- Specialty: Dermatology

= Trichostasis spinulosa =

Trichostasis spinulosa is a common but rarely diagnosed disorder of the hair follicles that clinically gives the impression of blackheads, but the follicles are filled with funnel-shaped, horny plugs that are bundles of vellus hairs.

== Signs and symptoms ==
Trichostasis spinulosa can appear in several ways, such as open comedones or elevated follicular spicules, or it can stay invisible. Lesions on the face, cheek, and nose are frequently found in the patients.

== Causes ==
The exact etiology of trichostasis spinulosa is unknown. There have been suggestions for congenital variables such hair follicle dysplasia as well as extrinsic elements like dust, oils, UV light, heat, and allergens. According to one theory, hyperkeratosis in the follicular infundibulum causes hair shaft entrapment, which prevents regular hair shedding.

== Diagnosis ==
Standard skin surface biopsy (SSSB) is a noninvasive method used for diagnosis.

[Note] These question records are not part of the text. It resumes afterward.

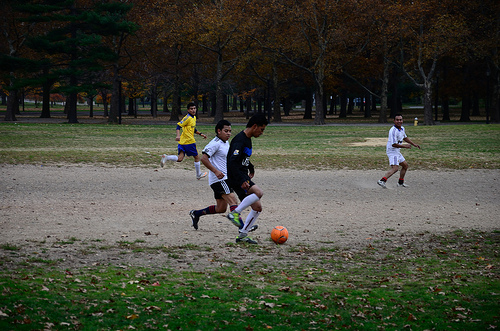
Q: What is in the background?
A: Trees.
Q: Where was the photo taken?
A: At a park.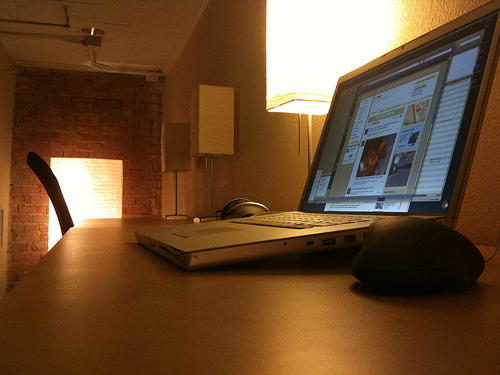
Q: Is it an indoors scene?
A: Yes, it is indoors.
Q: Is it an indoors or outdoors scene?
A: It is indoors.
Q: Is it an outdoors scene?
A: No, it is indoors.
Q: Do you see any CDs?
A: No, there are no cds.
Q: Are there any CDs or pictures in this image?
A: No, there are no CDs or pictures.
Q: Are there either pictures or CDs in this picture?
A: No, there are no CDs or pictures.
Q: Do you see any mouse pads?
A: Yes, there is a mouse pad.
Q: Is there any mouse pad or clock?
A: Yes, there is a mouse pad.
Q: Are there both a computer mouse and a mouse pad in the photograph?
A: Yes, there are both a mouse pad and a computer mouse.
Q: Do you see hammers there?
A: No, there are no hammers.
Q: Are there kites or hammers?
A: No, there are no hammers or kites.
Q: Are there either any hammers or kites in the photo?
A: No, there are no hammers or kites.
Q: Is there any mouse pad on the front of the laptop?
A: Yes, there is a mouse pad on the front of the laptop.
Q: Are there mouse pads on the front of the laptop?
A: Yes, there is a mouse pad on the front of the laptop.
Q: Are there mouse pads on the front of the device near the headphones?
A: Yes, there is a mouse pad on the front of the laptop.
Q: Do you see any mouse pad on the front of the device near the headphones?
A: Yes, there is a mouse pad on the front of the laptop.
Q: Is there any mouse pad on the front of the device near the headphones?
A: Yes, there is a mouse pad on the front of the laptop.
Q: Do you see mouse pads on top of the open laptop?
A: Yes, there is a mouse pad on top of the laptop.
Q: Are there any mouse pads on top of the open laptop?
A: Yes, there is a mouse pad on top of the laptop.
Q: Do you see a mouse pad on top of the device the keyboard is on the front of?
A: Yes, there is a mouse pad on top of the laptop.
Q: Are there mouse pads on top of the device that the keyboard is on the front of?
A: Yes, there is a mouse pad on top of the laptop.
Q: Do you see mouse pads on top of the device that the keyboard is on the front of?
A: Yes, there is a mouse pad on top of the laptop.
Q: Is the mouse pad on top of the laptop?
A: Yes, the mouse pad is on top of the laptop.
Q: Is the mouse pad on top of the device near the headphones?
A: Yes, the mouse pad is on top of the laptop.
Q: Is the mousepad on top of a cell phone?
A: No, the mousepad is on top of the laptop.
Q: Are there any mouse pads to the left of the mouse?
A: Yes, there is a mouse pad to the left of the mouse.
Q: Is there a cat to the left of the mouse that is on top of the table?
A: No, there is a mouse pad to the left of the computer mouse.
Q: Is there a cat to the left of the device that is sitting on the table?
A: No, there is a mouse pad to the left of the computer mouse.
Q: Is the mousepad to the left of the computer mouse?
A: Yes, the mousepad is to the left of the computer mouse.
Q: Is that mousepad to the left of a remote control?
A: No, the mousepad is to the left of the computer mouse.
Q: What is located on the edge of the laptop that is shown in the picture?
A: The mouse pad is on the edge of the laptop.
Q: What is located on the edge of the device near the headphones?
A: The mouse pad is on the edge of the laptop.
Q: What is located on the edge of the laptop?
A: The mouse pad is on the edge of the laptop.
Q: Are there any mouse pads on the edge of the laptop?
A: Yes, there is a mouse pad on the edge of the laptop.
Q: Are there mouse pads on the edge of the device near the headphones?
A: Yes, there is a mouse pad on the edge of the laptop.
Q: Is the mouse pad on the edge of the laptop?
A: Yes, the mouse pad is on the edge of the laptop.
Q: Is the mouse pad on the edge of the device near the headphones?
A: Yes, the mouse pad is on the edge of the laptop.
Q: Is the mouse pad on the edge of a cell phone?
A: No, the mouse pad is on the edge of the laptop.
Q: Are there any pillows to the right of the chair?
A: No, there is a mouse pad to the right of the chair.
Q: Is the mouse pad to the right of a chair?
A: Yes, the mouse pad is to the right of a chair.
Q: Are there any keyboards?
A: Yes, there is a keyboard.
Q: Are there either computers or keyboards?
A: Yes, there is a keyboard.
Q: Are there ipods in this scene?
A: No, there are no ipods.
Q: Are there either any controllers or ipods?
A: No, there are no ipods or controllers.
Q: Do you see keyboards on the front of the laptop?
A: Yes, there is a keyboard on the front of the laptop.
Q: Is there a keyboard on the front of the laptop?
A: Yes, there is a keyboard on the front of the laptop.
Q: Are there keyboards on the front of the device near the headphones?
A: Yes, there is a keyboard on the front of the laptop.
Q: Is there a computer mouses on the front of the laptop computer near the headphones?
A: No, there is a keyboard on the front of the laptop.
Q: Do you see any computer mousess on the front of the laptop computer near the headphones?
A: No, there is a keyboard on the front of the laptop.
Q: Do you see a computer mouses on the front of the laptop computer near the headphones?
A: No, there is a keyboard on the front of the laptop.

Favre-Racouchot syndrome, eruptive vellus hair cysts, keratosis pilaris, and comedogenic acne are among the conditions that might be identified as differential diagnoses for facial trichostasis spinulosa.

== Treatment ==
Various therapeutic techniques, such as hydroactive adhesive tapes, local keratolytics, oral and local retinoids, have been tested with varying degrees of success. Capryloyl salicylic acid peelings performed repeatedly have produced positive results.